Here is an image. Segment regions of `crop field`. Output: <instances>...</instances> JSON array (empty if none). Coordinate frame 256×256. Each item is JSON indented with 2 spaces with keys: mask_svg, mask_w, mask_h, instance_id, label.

══════════

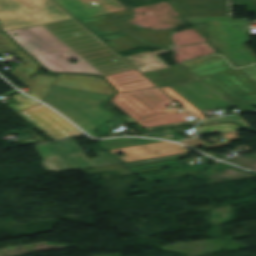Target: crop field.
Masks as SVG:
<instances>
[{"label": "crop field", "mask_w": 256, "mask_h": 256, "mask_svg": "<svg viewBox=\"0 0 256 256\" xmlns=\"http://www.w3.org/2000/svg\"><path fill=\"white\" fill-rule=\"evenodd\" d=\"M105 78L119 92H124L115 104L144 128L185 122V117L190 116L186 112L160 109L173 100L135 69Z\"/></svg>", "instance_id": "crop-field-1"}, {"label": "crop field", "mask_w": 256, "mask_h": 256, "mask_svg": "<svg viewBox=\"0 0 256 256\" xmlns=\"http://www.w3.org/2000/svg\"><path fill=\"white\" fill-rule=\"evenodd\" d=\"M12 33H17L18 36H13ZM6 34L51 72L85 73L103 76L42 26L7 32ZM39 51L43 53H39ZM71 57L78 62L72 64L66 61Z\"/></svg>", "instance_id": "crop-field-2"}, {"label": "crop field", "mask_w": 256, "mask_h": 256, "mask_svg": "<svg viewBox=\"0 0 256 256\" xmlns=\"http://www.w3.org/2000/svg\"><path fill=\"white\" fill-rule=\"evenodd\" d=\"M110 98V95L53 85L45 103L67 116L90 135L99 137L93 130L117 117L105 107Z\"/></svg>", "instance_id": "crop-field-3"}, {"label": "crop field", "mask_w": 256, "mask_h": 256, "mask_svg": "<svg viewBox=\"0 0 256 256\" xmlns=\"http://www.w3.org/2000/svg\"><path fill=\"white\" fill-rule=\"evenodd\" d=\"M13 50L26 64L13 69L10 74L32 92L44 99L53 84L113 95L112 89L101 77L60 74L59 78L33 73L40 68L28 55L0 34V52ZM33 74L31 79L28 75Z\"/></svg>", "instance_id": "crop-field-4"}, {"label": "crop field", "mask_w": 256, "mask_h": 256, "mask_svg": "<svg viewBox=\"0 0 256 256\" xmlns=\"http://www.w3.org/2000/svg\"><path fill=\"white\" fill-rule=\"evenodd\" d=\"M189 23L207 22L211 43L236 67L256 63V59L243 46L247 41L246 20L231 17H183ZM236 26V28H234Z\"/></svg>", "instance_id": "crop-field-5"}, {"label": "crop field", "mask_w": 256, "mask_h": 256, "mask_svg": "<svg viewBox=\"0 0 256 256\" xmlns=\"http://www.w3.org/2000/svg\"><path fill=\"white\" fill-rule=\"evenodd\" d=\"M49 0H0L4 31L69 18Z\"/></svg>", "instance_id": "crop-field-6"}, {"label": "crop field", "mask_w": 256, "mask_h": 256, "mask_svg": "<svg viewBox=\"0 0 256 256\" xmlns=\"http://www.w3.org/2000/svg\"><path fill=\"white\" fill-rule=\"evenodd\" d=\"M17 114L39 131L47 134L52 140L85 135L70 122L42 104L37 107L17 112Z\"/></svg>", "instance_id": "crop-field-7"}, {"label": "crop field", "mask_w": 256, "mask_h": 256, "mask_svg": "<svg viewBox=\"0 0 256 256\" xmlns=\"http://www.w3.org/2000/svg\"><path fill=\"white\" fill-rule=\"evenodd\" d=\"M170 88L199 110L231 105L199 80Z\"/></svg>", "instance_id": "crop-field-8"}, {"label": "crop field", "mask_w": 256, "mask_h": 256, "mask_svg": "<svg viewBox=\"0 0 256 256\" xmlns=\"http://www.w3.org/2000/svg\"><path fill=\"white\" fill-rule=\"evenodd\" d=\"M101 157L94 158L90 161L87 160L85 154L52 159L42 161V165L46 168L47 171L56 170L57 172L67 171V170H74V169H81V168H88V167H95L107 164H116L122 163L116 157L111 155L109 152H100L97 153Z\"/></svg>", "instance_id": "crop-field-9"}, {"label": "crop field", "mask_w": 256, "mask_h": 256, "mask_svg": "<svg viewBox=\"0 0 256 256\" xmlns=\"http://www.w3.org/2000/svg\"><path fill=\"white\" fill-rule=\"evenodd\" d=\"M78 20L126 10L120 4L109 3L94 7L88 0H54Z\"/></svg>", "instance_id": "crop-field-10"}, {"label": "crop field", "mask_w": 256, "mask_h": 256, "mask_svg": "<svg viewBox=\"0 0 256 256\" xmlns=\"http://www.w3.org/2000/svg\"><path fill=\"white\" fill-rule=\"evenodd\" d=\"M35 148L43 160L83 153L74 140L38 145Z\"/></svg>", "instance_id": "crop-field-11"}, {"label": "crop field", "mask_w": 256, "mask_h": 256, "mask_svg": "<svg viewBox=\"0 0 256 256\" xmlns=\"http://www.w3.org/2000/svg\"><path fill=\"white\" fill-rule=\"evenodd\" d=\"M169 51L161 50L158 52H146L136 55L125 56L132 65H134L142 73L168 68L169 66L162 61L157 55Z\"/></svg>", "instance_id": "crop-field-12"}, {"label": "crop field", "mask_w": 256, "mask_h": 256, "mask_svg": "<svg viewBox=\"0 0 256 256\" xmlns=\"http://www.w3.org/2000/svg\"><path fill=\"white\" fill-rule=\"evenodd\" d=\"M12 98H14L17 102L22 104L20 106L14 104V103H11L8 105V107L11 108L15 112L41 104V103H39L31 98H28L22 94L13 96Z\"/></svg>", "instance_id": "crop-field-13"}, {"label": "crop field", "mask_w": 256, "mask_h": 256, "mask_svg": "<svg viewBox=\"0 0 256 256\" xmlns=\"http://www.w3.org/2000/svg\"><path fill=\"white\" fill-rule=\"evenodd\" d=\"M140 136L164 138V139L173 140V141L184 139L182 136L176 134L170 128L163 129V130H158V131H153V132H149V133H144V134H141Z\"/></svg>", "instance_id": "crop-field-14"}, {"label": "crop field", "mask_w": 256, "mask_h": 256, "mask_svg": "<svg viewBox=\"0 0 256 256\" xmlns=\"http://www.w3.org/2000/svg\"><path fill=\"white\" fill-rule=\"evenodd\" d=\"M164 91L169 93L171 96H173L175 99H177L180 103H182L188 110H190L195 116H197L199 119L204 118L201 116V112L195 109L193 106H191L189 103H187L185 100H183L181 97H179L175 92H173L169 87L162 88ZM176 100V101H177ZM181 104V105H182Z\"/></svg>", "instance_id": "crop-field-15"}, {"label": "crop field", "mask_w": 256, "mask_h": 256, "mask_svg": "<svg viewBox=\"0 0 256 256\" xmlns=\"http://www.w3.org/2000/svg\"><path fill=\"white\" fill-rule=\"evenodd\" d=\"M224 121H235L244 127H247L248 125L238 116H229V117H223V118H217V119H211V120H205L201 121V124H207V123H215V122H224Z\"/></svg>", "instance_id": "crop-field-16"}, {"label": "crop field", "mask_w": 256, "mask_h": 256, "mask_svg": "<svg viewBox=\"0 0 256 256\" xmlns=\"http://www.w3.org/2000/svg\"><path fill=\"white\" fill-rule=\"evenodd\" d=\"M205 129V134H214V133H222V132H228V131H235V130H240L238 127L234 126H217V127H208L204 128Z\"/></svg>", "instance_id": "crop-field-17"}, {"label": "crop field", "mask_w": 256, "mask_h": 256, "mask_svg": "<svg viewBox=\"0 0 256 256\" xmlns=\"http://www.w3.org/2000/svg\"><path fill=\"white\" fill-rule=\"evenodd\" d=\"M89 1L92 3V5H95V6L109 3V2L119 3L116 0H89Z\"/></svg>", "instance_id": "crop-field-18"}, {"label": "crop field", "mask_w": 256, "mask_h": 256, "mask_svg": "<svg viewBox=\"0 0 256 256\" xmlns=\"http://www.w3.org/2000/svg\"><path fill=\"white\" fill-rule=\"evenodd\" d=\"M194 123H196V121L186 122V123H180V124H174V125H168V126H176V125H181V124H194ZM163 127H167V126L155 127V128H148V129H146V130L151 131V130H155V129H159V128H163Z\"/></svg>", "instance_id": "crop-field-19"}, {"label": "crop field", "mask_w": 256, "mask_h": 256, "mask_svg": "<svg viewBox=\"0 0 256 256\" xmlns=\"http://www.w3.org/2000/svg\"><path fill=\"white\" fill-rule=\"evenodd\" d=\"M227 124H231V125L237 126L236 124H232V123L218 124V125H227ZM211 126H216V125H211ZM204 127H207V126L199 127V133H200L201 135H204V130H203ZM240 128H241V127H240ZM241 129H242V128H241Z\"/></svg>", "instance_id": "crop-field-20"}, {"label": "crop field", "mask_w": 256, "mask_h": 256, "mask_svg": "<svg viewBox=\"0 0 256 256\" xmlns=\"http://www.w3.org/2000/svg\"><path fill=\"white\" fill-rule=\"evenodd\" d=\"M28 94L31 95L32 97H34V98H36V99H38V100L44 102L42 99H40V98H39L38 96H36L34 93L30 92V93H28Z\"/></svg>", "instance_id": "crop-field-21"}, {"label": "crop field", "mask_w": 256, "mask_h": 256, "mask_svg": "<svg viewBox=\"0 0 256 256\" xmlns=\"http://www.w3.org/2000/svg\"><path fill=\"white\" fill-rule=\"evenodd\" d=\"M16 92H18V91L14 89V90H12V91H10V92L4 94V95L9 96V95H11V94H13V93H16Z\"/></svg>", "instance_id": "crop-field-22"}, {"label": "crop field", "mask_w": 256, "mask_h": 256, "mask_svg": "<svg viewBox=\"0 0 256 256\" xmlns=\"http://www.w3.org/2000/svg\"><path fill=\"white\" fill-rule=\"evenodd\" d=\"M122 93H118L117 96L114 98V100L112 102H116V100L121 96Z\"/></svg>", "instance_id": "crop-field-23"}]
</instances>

══════════

Exercise prompt - Pick out each line in the entries above that includes the string "instances", and copy those lines in full.

Written answer -
Here is an image. Segment regions of `crop field`. Output: <instances>...</instances> JSON array (empty if none). Coordinate frame 256×256. Each item is JSON indented with 2 spaces with keys: mask_svg, mask_w, mask_h, instance_id, label.
<instances>
</instances>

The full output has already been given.